Es una orden del Señor. Una orden urgente dada no a los Apóstoles, sino "a los setenta y dos discípulos". Es decir, a todos los cristianos. Esa orden debía resonar en nuestros oídos y ser tan eficaz como lo fue en el momento en que la dio verbalmente a aquellos hombres que estaban cerca de El. Porque hoy, como ayer, el cristiano debe ser un hombre dispuesto a caminar por todos los lugares para anunciar a los hombres que está cerca de ellos el reino de Dios. El cristiano debe ser un hombre itinerante, que se sienta en situación de caminar. Quizá todo lo contrario de como aparece generalmente un cristiano, que más bien es un hombre sedentario y perezoso que vive cómodamente instalado en sus seguridades, sin tener la comezón irresistible de contar a los demás qué ha descubierto al encontrarse con Dios.

Claro está que para ponerse en camino e ir a los hombres a decirles algo, hay que tener algo que decir. De lo contrario, se comprende la inmovilidad y la inercia. Aquellos setenta y dos discípulos que partieron tras el mandato de Jesús tenían una misión concreta y un encargo determinados para cuyo cumplimiento iban perfectamente pertrechados. Ciertamente que no eran sabios ni poderosos; ciertamente que no formaban parte de los estamentos cualificados de la época; ciertamente que aparecían como unos hombres corrientes, desconocidos, más bien insignificantes.

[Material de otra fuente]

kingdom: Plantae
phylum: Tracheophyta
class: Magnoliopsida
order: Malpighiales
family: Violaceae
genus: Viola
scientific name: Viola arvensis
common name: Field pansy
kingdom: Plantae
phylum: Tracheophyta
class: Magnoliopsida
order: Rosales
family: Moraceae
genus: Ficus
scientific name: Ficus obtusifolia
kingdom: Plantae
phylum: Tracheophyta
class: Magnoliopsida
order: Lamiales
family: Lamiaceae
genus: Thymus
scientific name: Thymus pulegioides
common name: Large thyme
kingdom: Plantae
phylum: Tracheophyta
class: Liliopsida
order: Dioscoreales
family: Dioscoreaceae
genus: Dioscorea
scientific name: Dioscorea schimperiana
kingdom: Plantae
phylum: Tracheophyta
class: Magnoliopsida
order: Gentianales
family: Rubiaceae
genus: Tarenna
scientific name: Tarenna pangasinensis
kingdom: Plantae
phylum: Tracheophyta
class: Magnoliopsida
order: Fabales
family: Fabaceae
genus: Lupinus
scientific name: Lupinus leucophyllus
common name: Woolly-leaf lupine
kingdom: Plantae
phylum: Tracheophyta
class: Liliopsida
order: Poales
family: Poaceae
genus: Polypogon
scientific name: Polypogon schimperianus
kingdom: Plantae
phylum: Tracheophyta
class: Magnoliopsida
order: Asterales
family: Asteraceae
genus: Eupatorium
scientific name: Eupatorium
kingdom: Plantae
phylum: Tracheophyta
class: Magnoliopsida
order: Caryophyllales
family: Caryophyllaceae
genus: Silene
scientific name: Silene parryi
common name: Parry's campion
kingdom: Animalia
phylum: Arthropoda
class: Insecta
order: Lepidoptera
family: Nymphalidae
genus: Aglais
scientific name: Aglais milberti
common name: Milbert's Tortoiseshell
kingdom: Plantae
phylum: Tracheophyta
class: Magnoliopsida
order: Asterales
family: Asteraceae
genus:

Pero, ciertamente, habían vivido cerca de Jesús, lo habían descubierto, habían intentado comprender sus palabras, sus gestos, sus aspiraciones y sus deseos. Habían recorrido con El los caminos de Judea y de Galilea, le habían visto perdonar a los pecadores, curar a los enfermos, dar vida a los muertos, multiplicar el pan para saciar el hambre de los que le oían con avidez. Le habían oído hablar de Dios como de un Padre que espera siempre al hombre, que está dispuesto a recibirlo con los brazos abiertos a pesar de sus pequeñeces y sus racanerías. En fin, aquellos hombres estaban llenos de Jesús, era un poco como su sombra, intentaban reproducir su estilo. Ellos sí que tenían algo que decir. Y por eso los envió a todos los sitios para que, en cierto modo, le prepararan el camino, fueran "haciendo camino" y prepararan a sus oyentes para comprender mejor al Señor que los iba a visitar.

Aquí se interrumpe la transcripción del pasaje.